═════ GIVEN PASSAGE

These standards exist in a patchwork system of governmental, insurance, and industry mandates and policies, so it is difficult to make general statements about which regulations are going to apply to which facilities. As in real estate, a great deal boils down to “location, location, location” – where you are and what your facilities does will control what regulatory regime(s) you are subject to. However, probably the single most widespread requirement is also the most onerous for tank owners, and that is the requirement for periodic inspections of the inside of the tank.
Inspections look at a wide variety of tank conditions, including (but not limited to) internal corrosion, the condition of suction inlets and vortex inhibitors, roof supports, vermin infestation, the condition of tie rods and liners, ultrasonic or electronic testing of tank wall thickness, dry film thickness testing, paint adhesion, and more. In addition, inspections are often also combined with repair work to fix problems that the inspection uncovers.
How often are tanks required to be inspected? In the United States, NFPA 25 sets a requirement for a complete internal inspection every five years, a fairly typical value. Each country has its own legal requirements, however, and it is important to check your own local laws and regulations to know the inspection interval.
Rules and regulations can change, sometimes very quickly, and those changes can have enormous impacts. For example, in Australia, the regulatory standard is known as AS1851, and it recently changed the inspection interval for fire tanks from every ten years to every year – a tenfold increase in required inspections! Given that Australia has approximately 20,000 water tanks, this is a massive increase in the inspection workload. Fortunately, the standard also permits the use of ROVs as an alternative to human divers for inspections, meaning that Australian tank inspection companies can now leverage their human divers with an ROV fleet. This will permit them to greatly increase the efficiency and decrease the cost of tank inspections. Aquabotix ROVs make an excellent addition to any tank inspection service, providing new capabilities, reducing the cost of existing capabilities, and increasing the reach and flexibility of human divers.
Check out the HydroView Pro inspecting a separation tank. The walls, pipes and sediment levels were observed. Pay close attention to the end of the video where the bottom skids of the HydroView were used to evaluate the depth of the sediment - just another example of an innovative way to use an ROV.

══════════

▶ **ACTIVITY 1**
In the tank inspection passage, how often does NFPA 25 require a complete internal inspection?
▶ **ACTIVITY 2**
Does each of these statements agree with the tank inspection passage? Answer yes or no for each and quote the words that decide it.
(a) AS1851 changed the inspection interval for fire tanks from every ten years to every year.
(b) Australia has approximately 50,000 water tanks.
(c) The Australian standard forbids using ROVs in place of human divers for inspections.
▶ **ACTIVITY 3**
Can you rewrite the paragraph of the tank inspection passage that begins "Inspections look at a wide variety" as a list that keeps its main facts?
Base every answer on the tank inspection passage alone.

═════ EXCERPTED DATA

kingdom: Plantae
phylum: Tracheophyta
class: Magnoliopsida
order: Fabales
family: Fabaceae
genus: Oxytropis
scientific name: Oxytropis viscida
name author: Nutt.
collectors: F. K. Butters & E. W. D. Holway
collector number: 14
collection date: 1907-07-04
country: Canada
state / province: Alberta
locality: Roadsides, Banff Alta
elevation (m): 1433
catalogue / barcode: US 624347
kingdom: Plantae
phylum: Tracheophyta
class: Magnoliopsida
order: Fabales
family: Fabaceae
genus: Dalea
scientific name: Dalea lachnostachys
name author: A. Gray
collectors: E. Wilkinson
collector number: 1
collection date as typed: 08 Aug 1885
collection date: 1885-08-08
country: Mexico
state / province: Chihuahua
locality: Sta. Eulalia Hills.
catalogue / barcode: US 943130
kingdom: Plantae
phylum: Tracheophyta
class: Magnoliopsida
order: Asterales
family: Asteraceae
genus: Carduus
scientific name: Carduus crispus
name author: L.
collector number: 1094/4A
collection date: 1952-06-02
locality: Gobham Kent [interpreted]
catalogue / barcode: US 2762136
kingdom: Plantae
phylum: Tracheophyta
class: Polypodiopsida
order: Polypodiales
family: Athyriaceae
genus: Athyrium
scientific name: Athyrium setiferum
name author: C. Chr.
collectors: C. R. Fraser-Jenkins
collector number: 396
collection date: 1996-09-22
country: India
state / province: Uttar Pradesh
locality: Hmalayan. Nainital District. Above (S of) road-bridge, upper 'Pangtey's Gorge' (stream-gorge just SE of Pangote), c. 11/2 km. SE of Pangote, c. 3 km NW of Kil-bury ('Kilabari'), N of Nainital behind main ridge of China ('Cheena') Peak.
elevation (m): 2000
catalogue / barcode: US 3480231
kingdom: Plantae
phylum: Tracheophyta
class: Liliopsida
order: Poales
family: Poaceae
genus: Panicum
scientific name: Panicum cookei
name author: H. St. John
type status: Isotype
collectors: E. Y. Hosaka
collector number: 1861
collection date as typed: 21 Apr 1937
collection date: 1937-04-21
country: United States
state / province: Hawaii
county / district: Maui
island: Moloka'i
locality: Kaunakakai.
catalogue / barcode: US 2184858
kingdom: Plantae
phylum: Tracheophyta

══════════

▶ **YOUR SOLUTION 1**
Every five years.

▶ **YOUR SOLUTION 2**
(a) Yes: "it recently changed the inspection interval for fire tanks from every ten years to every year"
(b) No: "Given that Australia has approximately 20,000 water tanks"
(c) No: "the standard also permits the use of ROVs as an alternative to human divers for inspections"

▶ **YOUR SOLUTION 3**
Tank inspections examine many conditions, including:
- internal corrosion
- suction inlets and vortex inhibitors
- roof supports
- vermin infestation
- tie rods and liners
- tank wall thickness, by ultrasonic or electronic testing
- dry film thickness
- paint adhesion

Inspections are often combined with repair work on problems they uncover.